─── Textpassage

Peter Utz geht dem Problem des Übersetzens nach. Er stößt dabei nicht die pragmatisch vernünftige Hierarchie von Original und Übersetzung um, aber er dringt in die Lücke vor, die jeder Text zwischen Wortlaut und Verstehen lässt.

Von Gregor Dotzauer

Das Gleiche anders sagen. Was tun Übersetzungen zwischen Sprachen eigentlich sonst, könnte man dem Lausanner Literaturwissenschaftler Peter Utz arglos beipflichten – wenn diese Formulierung nicht schon die ganze Tücke des Problems enthalten würde. Denn ist das Gleiche nicht längst ein Anderes, sobald es – eben verwandelt – wieder zum Vorschein kommt? Und selbst wenn es nur etwas Ähnliches wäre, worin bestünde das Kriterium dieser Ähnlichkeit?

Utz rührt mit seinen englischen und französischen Übersetzungslektüren von E.T.A. Hoffmann, Fontane, Kafka und besonders Robert Musil ans dialektische Herz aller Fragen zu Identität und Differenz – und das mit einer raffiniert spitzfindigen Eleganz, die Sprachvertrauen und Sprachskepsis auch nur als zwei Seiten derselben Sache ausweist. Utz stößt dabei nicht die pragmatisch vernünftige Hierarchie von Original und Übersetzung um, aber er dringt in die Lücke vor, die jeder Text zwischen Wortlaut und Verstehen lässt. Es gibt, so zeigt er, schon in einer gegebenen Sprache kein reines, den Sinngehalt eines Texts vollständig ausschöpfendes Lesen, sondern zwangsläufig immer nur Interpretationen.

──────

**Kurze Aufgabe 1**:
Schreiben Sie aus der Textpassage wörtlich ab, beginnend mit „Von Gregor Dotzauer“ und weiter bis einschließlich „Kriterium dieser Ähnlichkeit?“.
**Kurze Aufgabe 2**:
Fassen Sie die Textpassage in zwei Sätzen zusammen.
Für die Bearbeitung werden die Daten nicht gebraucht.

─── Extrahiertes Material

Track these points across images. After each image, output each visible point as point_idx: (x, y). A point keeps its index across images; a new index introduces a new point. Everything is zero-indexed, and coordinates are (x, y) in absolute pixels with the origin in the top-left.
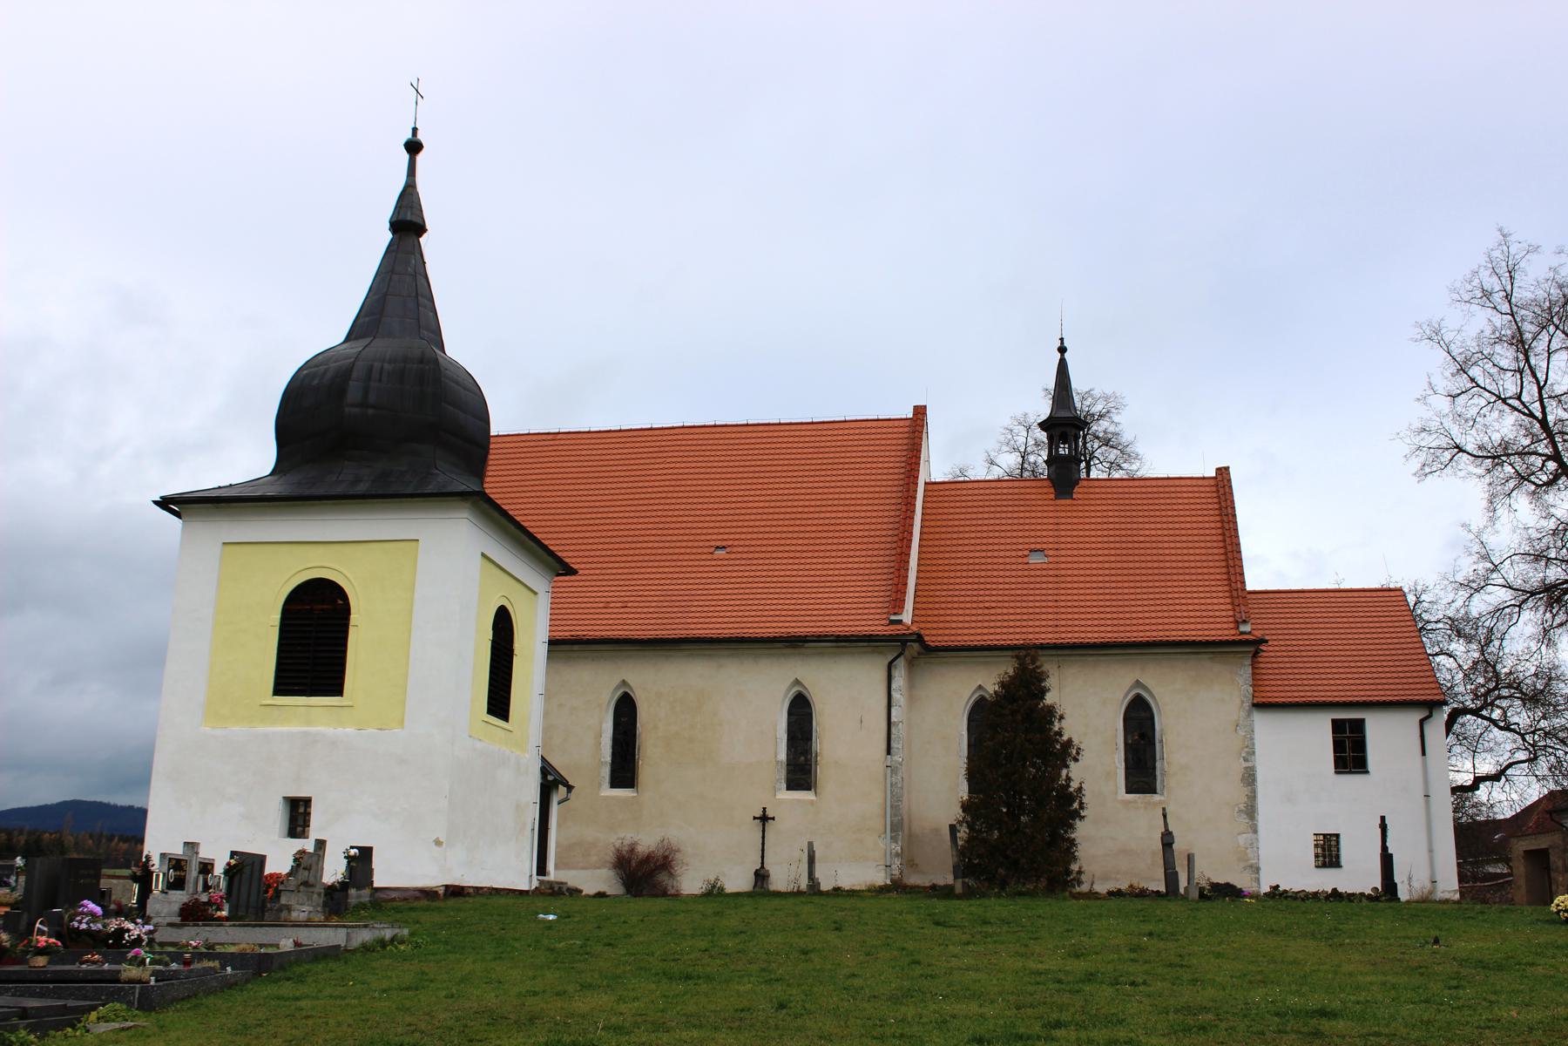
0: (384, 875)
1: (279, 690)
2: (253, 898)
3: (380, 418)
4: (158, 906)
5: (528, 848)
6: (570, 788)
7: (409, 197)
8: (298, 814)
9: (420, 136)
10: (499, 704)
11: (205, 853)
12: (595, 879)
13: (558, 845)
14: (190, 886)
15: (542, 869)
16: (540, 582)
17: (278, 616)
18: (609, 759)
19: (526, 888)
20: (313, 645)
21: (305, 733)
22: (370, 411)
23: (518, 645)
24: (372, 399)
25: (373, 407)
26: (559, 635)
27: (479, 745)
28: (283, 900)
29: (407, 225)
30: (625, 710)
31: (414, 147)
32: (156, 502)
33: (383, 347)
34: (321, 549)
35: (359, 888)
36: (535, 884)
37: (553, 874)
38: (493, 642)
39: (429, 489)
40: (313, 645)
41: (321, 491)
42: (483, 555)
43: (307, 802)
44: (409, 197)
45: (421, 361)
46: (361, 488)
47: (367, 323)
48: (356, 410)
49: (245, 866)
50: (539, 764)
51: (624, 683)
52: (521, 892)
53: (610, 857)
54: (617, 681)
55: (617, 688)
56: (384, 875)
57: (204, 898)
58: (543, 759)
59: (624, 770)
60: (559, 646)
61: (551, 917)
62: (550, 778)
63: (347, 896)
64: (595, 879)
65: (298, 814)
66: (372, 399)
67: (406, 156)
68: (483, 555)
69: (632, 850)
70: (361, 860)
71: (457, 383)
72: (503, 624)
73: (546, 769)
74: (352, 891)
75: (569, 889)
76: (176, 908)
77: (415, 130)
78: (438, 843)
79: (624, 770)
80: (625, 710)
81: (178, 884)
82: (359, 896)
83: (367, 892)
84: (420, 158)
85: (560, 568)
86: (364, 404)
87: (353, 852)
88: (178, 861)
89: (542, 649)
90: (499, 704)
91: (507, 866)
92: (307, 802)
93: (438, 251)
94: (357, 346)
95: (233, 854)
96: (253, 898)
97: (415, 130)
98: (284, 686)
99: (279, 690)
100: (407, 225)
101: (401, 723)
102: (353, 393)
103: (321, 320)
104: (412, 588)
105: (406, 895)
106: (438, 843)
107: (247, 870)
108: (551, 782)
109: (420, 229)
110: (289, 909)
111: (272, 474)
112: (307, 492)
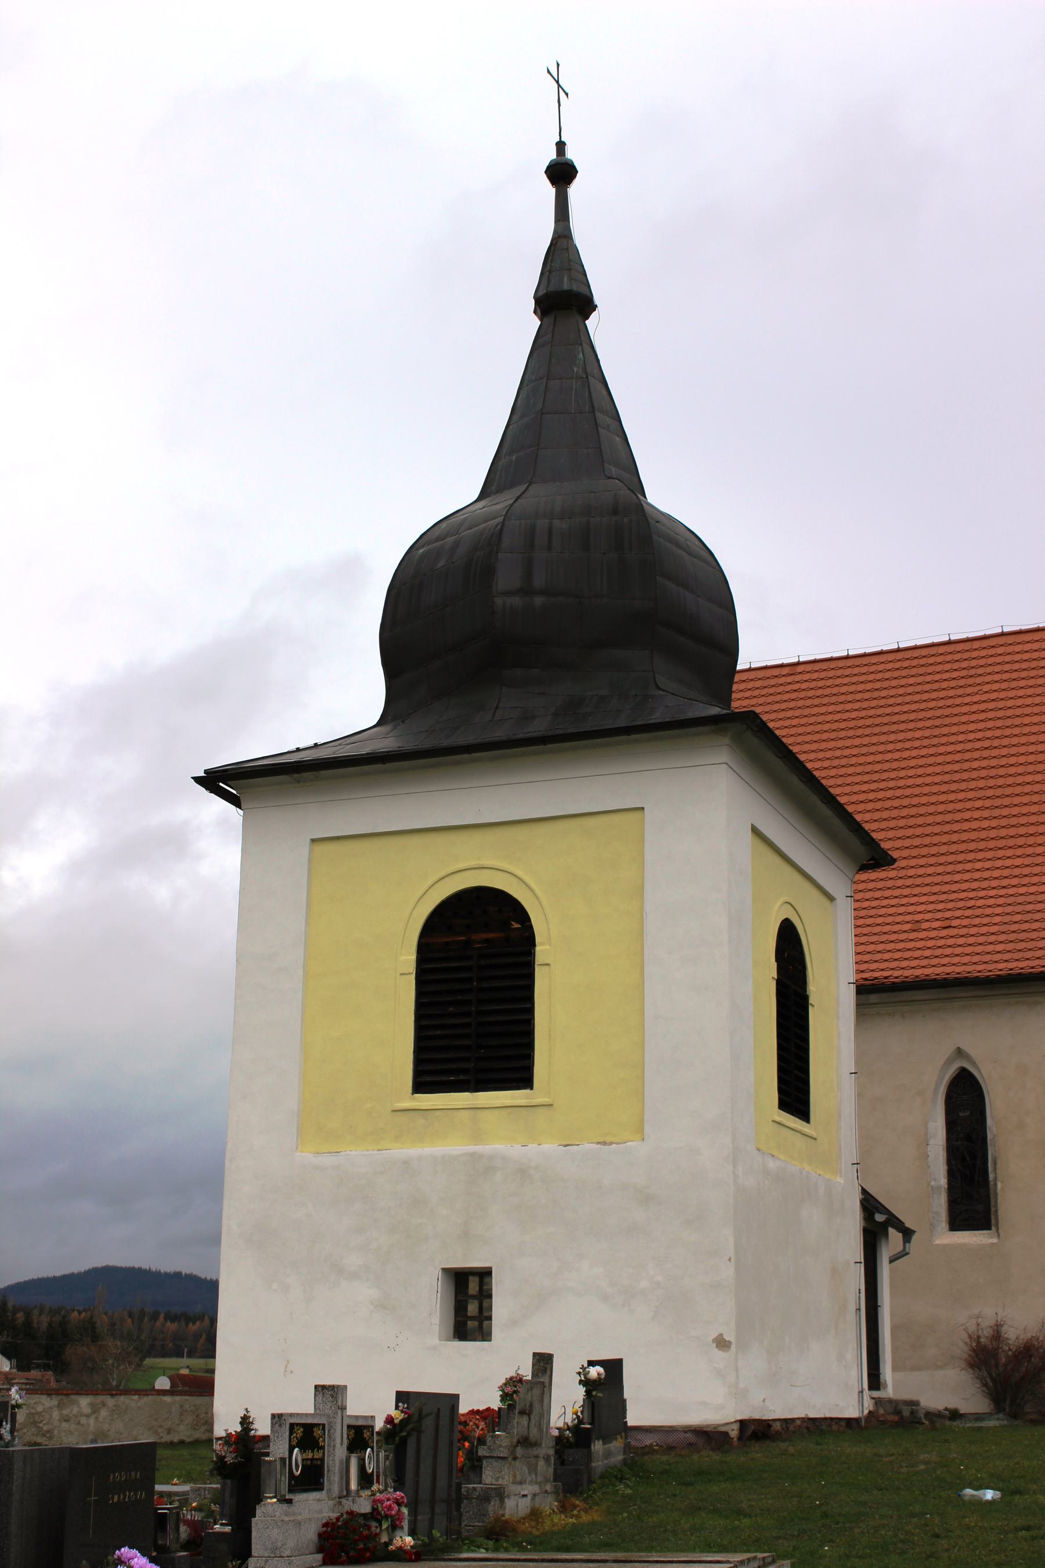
0: (645, 1406)
1: (422, 1084)
2: (442, 1482)
3: (550, 612)
4: (275, 1533)
5: (853, 1344)
6: (907, 1234)
7: (562, 255)
8: (470, 1302)
9: (570, 154)
10: (794, 1094)
11: (356, 1407)
12: (946, 1388)
13: (894, 1329)
14: (332, 1479)
15: (875, 1380)
16: (835, 878)
17: (412, 957)
18: (943, 1181)
19: (852, 1412)
20: (474, 1001)
21: (473, 1155)
22: (538, 601)
23: (814, 988)
24: (539, 581)
25: (543, 592)
26: (881, 972)
27: (772, 1164)
28: (489, 1476)
29: (563, 298)
30: (965, 1098)
31: (561, 173)
32: (198, 780)
33: (541, 496)
34: (477, 838)
35: (606, 1439)
36: (868, 1405)
37: (890, 1391)
38: (780, 983)
39: (657, 717)
40: (474, 1001)
41: (470, 739)
42: (755, 831)
43: (485, 1274)
44: (562, 255)
45: (615, 511)
46: (538, 727)
47: (514, 463)
48: (516, 601)
49: (425, 1416)
50: (857, 1197)
51: (960, 1052)
52: (849, 1421)
53: (961, 1349)
54: (946, 1050)
55: (949, 1062)
56: (645, 1406)
57: (364, 1506)
58: (864, 1191)
59: (971, 1197)
60: (874, 994)
61: (989, 1495)
62: (880, 1218)
63: (589, 1457)
64: (946, 1388)
65: (470, 1302)
66: (539, 581)
67: (551, 191)
68: (755, 831)
69: (997, 1335)
70: (606, 1384)
71: (678, 545)
72: (789, 945)
73: (869, 1205)
74: (598, 1446)
75: (928, 1414)
76: (311, 1533)
77: (561, 146)
78: (722, 1343)
79: (971, 1197)
80: (965, 1098)
81: (311, 1478)
82: (608, 1454)
83: (617, 1444)
84: (574, 191)
85: (869, 856)
86: (526, 590)
87: (594, 1372)
88: (309, 1428)
89: (848, 996)
90: (794, 1094)
91: (824, 1384)
92: (485, 1274)
93: (611, 334)
94: (501, 503)
95: (402, 1397)
96: (442, 1482)
97: (561, 146)
98: (430, 1076)
99: (422, 1084)
100: (563, 298)
101: (639, 1130)
102: (507, 577)
103: (441, 465)
104: (639, 891)
105: (671, 1439)
106: (722, 1343)
107: (428, 1423)
108: (878, 1223)
109: (585, 305)
110: (500, 1494)
111: (379, 724)
112: (447, 742)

──────

**Vollständige Antwort 1**:
Von Gregor Dotzauer

Das Gleiche anders sagen. Was tun Übersetzungen zwischen Sprachen eigentlich sonst, könnte man dem Lausanner Literaturwissenschaftler Peter Utz arglos beipflichten – wenn diese Formulierung nicht schon die ganze Tücke des Problems enthalten würde. Denn ist das Gleiche nicht längst ein Anderes, sobald es – eben verwandelt – wieder zum Vorschein kommt? Und selbst wenn es nur etwas Ähnliches wäre, worin bestünde das Kriterium dieser Ähnlichkeit?

**Vollständige Antwort 2**:
Peter Utz liest englische und französische Übersetzungen von E.T.A. Hoffmann, Fontane, Kafka und besonders Musil und fragt, ob eine Übersetzung das Gleiche nur anders sagt oder dabei schon etwas anderes wird. Er stellt die Rangordnung von Original und Übersetzung nicht in Frage, zeigt aber, dass es schon innerhalb einer Sprache kein Lesen gibt, das den Sinn eines Texts vollständig ausschöpft, sondern immer nur Interpretationen.